Introduction Bibliometric tools can be used to identify the authors, topics and research institutions that have made the greatest impact in a field of medicine. The aim of this research was to analyse military trauma publications over the last 16 years of armed conflict in order to highlight the most important lessons that have translated into civilian practice and military doctrine as well as identify emerging areas of importance.

Methods A systematic search of research published between January 2000 and December 2016 was conducted using the Thompson Reuters Web of Science database. Both primary evidence and review publications were included. Results were categorised according to relevance and topic and the 30 most cited publications were reviewed in full. The h-index, impact factors, citation counts and citation analysis were used to evaluate results.

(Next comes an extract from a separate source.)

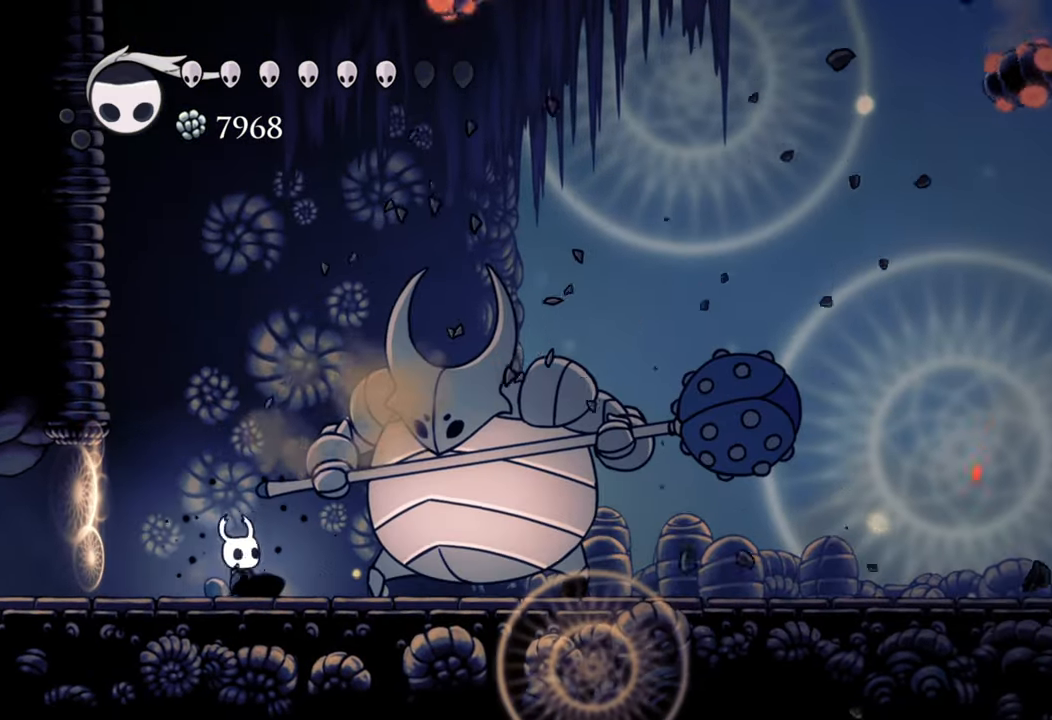
{"buttons": ["A"], "events": [[100, "X", "up"], [140, "X", "down"], [260, "X", "up"], [480, "A", "down"]]}
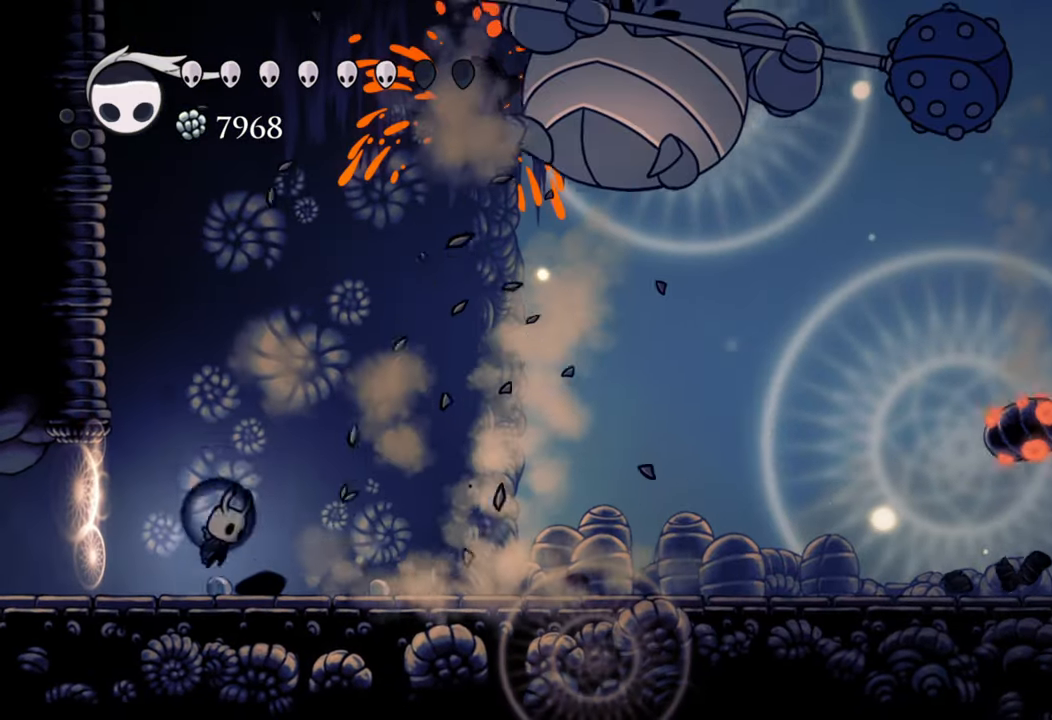
{"buttons": ["DPAD_DOWN", "DPAD_RIGHT"], "events": [[180, "A", "up"], [280, "DPAD_RIGHT", "down"], [340, "DPAD_DOWN", "down"]]}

Results A plateau in the number of annual publications on military trauma was found, as was a shift away from publications on wound and mortality epidemiology to publications on traumatic brain injury (TBI), neurosurgery or blast injury to the head. Extensive collaboration networks exist between highly contributing authors and institutions, but less collaboration between authors from different countries. The USA produced the majority of recent publications, followed by the UK, Germany and Israel.

Conclusions In recent years, the number of publications on TBI, neurosurgery or blast injury to the head has increased. It is likely that the lessons of recent conflicts will continue to influence civilian medical practice, particularly regarding the long-term effects of blast-related TBI.

  • statistics & research methods
  • trauma management
  • neurological injury

Statistics from

Key messages

  • Bibliometric analysis of military trauma publications from recent conflicts can identify trends, important findings and key players in this field.

  • This analysis identified a recent plateau in publication output as well as an increase in focus on the topic of traumatic brain injury, neurosurgery or blast injury to the head.

  • High levels of author and institutional collaboration were identified within countries but relatively little collaboration between countries.


The terrorist attacks against the USA in 2001 marked the beginning of the US-led International Coalition Against Terrorism and a new era of combat operations in the Middle East and Central Asia. The ensuing wars in Afghanistan and Iraq led to major paradigm shifts in military trauma care, many of which altered medical practice outside of the war zone.1–3 In particular, experience in these conflicts changed the approach to damage control resuscitation, blood component use, techniques in temporary vascular shunting, preperitoneal pelvic packing and serial evaluation and debridement of traumatic amputations in the patient with polytrauma.3 4 Those involved in prehospital trauma care also learnt from recent military experience with arterial windlass tourniquets, intraosseous catheter access and haemostatic agents.5 6 Military utilisation of trauma databases demonstrated these to be powerful resources for both research and quality assurance.7 8 As the armed forces of much of the developed world return to contingency operations, it might be useful to identify those aspects of military trauma care that have had the greatest impact, in order to facilitate translation into civilian medicine and enduring military doctrine.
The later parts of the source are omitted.